From strange and exotic algae, mosses, ferns, trees and flowers growing deep in steamy rainforests to the grains and vegetables humans eat and the ornamental plants adorning people’s homes, all plant life on Earth shares over a billion years of history.

“Our study generated DNA sequences from a vast number of distantly related plants, and we developed new analysis tools to understand their relationships and the timing of key innovations in plant evolution,” said study co-author Jim Leebens-Mack, an associate professor of plant biology in the University of Georgia Franklin College of Arts and Sciences.

As part of the One Thousand Plants, or 1KP, initiative, the research team is generating millions of gene sequences from plant species sampled from across the green tree of life. By resolving these relationships, the international research team is illuminating the complex processes that allowed ancient water-faring algae to evolve into land plants with adaptations to competition for light, water and soil nutrients.

Lead author Norm Wickett of the Chicago Botanic Garden described the study as “like taking a time machine back to get a glimpse of how ancient algae transitioned into the diverse array of plants we depend on for our food, building materials and critical ecological services.”

“When plants colonized the land 450 million years ago, it changed the world forever,” said Simon Malcomber, program director in the National Science Foundation’s Division of Environmental Biology, which funded the research. “The results of this study offer new insights into the relationships among living plants.”

As plants grew and thrived across the plains, valleys and mountains of Earth’s landscape, rapid changes in their structures gave rise to myriad new species. The group’s data helps scientists better understand the ancestry of the most common plant lineages, including flowering plants and non-flowering cone-bearing plants such as pine trees.

SUPPLIED MATERIAL =>

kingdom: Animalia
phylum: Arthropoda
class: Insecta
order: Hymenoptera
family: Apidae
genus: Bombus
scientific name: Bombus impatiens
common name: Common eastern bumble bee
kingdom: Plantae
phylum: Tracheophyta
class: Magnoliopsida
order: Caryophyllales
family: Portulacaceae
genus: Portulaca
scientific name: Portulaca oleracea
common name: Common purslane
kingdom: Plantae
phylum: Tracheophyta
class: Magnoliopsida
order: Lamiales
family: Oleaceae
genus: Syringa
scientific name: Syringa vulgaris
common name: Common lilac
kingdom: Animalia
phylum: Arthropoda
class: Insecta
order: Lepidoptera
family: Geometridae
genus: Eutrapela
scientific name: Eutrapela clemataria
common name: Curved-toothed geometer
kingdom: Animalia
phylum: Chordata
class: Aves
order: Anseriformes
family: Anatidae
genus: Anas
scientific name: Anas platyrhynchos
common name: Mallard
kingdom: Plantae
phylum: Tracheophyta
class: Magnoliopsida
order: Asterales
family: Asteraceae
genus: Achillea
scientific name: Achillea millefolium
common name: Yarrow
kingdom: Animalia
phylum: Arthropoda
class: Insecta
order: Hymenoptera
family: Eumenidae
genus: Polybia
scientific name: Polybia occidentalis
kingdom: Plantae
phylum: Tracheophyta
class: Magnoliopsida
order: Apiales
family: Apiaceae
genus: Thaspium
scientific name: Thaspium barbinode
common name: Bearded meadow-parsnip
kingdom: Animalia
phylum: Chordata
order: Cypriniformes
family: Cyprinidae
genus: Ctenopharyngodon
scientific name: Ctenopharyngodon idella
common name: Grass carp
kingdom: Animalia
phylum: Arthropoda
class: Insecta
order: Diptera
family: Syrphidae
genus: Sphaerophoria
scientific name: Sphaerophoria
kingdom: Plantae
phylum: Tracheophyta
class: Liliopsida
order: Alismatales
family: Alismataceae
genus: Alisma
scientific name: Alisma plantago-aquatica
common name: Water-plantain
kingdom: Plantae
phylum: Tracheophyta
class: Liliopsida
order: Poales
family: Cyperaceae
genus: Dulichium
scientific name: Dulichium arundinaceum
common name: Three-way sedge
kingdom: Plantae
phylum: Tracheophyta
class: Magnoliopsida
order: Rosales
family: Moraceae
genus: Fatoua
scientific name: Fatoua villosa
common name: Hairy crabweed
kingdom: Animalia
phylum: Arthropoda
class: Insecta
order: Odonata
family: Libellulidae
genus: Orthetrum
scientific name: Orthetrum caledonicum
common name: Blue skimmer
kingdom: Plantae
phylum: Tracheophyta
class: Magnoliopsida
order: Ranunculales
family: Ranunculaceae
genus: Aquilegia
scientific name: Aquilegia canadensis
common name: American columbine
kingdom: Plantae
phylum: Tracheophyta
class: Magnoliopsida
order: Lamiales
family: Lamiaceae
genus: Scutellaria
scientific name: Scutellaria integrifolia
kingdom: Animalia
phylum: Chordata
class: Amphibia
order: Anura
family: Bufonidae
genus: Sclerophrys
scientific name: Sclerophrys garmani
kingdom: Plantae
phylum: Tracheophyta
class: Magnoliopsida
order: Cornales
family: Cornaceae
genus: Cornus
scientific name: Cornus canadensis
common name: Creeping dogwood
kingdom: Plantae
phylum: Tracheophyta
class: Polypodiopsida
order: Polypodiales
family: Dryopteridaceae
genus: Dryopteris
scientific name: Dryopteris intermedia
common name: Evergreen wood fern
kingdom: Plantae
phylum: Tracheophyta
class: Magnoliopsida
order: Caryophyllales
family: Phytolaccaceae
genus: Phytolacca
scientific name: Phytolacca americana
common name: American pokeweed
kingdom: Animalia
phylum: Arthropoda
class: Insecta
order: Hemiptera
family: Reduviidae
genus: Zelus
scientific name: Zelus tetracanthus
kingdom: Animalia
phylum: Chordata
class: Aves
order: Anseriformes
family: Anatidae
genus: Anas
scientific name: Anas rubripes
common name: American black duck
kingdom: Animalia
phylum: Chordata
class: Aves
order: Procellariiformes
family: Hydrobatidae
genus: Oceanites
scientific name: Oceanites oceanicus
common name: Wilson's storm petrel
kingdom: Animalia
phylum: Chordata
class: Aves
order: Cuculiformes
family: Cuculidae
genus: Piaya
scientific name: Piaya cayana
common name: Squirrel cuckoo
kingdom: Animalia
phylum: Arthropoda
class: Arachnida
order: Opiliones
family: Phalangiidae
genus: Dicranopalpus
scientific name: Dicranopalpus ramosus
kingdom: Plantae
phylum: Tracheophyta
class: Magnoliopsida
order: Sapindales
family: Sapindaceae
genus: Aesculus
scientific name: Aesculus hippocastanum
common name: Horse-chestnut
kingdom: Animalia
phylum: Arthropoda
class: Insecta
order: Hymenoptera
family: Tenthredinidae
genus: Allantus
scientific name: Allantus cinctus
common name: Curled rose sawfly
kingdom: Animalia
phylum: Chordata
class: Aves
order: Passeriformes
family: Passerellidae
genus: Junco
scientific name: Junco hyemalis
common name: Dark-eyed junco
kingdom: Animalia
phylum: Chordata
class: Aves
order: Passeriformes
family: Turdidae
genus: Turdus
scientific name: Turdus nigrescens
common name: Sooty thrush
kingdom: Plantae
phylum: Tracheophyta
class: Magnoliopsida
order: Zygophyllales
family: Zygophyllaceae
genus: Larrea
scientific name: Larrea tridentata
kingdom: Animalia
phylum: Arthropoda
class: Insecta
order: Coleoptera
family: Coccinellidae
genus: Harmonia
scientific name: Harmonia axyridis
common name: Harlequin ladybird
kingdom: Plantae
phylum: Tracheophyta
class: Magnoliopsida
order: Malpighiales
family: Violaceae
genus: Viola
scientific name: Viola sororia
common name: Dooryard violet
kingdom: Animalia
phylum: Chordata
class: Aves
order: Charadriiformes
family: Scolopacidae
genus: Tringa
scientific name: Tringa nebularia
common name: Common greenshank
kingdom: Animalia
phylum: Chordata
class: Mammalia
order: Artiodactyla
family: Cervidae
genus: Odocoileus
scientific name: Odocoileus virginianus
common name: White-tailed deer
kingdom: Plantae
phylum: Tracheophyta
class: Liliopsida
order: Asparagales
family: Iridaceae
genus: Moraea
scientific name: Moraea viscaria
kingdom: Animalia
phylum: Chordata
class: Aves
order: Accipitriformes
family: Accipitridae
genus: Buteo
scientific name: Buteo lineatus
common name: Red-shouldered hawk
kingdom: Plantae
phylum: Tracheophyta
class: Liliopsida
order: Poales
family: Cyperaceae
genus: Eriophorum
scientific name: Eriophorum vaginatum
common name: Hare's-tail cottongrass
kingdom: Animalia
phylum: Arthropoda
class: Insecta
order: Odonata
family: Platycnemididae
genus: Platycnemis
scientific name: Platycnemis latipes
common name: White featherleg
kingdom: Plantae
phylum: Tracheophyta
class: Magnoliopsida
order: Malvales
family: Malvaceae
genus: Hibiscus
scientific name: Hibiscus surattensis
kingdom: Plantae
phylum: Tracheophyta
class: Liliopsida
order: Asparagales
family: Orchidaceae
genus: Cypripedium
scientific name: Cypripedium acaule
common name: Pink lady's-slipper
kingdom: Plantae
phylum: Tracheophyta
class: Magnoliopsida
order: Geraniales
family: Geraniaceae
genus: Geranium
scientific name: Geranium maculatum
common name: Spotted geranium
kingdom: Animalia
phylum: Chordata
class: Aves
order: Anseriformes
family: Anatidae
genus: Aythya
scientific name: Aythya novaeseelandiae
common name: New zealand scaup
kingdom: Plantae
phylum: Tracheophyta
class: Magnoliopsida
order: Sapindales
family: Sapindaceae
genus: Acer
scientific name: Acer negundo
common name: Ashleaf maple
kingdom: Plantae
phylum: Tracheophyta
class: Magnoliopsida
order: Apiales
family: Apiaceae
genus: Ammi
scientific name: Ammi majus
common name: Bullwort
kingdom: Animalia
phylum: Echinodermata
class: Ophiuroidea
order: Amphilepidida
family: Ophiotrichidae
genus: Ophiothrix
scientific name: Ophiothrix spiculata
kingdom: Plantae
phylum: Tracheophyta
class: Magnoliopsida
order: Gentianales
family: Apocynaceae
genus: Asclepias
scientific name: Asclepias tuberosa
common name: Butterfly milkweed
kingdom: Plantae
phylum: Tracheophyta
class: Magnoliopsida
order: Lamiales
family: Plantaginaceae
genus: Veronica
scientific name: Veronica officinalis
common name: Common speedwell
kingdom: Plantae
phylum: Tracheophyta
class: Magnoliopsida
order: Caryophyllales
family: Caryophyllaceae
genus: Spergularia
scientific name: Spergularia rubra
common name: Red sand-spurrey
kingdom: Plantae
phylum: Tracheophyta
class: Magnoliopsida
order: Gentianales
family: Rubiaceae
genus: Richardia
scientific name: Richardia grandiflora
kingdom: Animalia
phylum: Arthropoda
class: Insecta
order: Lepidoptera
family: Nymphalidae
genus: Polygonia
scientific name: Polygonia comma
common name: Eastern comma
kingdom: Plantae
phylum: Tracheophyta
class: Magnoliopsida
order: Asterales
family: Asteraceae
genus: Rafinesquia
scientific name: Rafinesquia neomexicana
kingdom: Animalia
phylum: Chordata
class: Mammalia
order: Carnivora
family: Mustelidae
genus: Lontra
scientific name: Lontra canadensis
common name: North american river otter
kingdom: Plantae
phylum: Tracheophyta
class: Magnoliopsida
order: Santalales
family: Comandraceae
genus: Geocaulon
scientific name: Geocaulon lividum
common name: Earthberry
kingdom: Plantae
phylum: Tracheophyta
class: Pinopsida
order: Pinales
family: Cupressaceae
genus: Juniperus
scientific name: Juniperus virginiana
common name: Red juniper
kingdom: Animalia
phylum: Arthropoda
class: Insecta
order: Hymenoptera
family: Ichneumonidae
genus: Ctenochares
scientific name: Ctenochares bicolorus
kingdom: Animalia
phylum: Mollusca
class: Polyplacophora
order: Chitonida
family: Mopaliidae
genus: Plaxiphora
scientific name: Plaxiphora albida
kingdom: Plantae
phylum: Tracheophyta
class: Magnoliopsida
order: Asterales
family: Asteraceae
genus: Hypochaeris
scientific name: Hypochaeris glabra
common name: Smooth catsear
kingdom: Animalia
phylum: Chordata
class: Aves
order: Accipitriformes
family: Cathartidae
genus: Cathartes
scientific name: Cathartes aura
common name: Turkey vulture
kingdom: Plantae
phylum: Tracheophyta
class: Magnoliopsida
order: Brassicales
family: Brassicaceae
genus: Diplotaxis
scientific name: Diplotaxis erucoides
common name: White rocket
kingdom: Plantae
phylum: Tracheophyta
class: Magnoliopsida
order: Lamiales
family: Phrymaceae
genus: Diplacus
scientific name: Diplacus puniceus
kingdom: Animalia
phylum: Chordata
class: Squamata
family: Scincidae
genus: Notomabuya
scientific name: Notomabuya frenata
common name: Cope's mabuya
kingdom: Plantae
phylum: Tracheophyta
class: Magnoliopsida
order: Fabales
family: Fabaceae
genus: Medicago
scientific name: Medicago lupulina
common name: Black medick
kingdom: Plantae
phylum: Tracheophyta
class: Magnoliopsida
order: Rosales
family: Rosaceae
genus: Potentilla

QUESTIONS TO ANSWER =>
[1] In the plant evolution article, who is named as the study's lead author?
[2] Give a continuation of the plant evolution article, starting right after its last sentence.
The rows are separate material and not part of the plant evolution article.

TASK-BY-TASK OUTPUTS =>
[1] Norm Wickett of the Chicago Botanic Garden.

[2]
The investigation also has revealed a number of previously unknown molecular characteristics of some plant species that may have applications in medicine and industry.

“We are using this diverse set of sequences to make many exciting discoveries with implications across the life sciences,” said Gane Ka-Shu Wong, principal investigator for 1KP, professor at the University of Alberta and associate director of BGI-Shenzhen. “For example, new algal proteins identified in our sequence data are being used to investigate how the mammalian brain works.”

“Seeing the impact that 1KP has had inspired us to launch a series of 1,000-species projects for organisms like insects, birds and fish,” said Yong Zhang, director of the China National GeneBank, or CNGB.

The project required an extraordinary level of computing power to store and analyze the massive libraries of genetic data, which was provided by the iPlant Collaborative at the University of Arizona, the Texas Advanced Computing Center, Compute-Calcul Canada and CNGB.

“This study demonstrates how life scientists are using high-performance computing resources to analyze astronomically large datasets to answer fundamental questions that were previously thought to be intractable,” said iPlant’s Naim Matasci.

Computer scientist Tandy Warnow from the University of Illinois at Urbana-Champaign and her student Siavash Mirarab developed new methods for analyzing the massive datasets used in the project. “The datasets we were analyzing in this study were too big and too challenging for existing statistical methods to handle, so we developed new approaches with better accuracy,” Warnow said.

Many organizations, including iPlant, CNGB and the Computational Analysis of Novel Drug Opportunities group at SUNY Buffalo have joined forces to provide Web-based open access to these results. The resources and sequence repositories are described in a companion paper published in GigaScience.

Ultimately, the researchers hope that their project will not only help in the understanding of the origins and development of plant life, but also provide researchers with a new framework for the study of evolution.

“We hope that this study will help settle some longstanding scientific debates concerning plant relationships, and others will use our data to further elucidate the molecular evolution of plant genes and genomes,” Leebens-Mack said.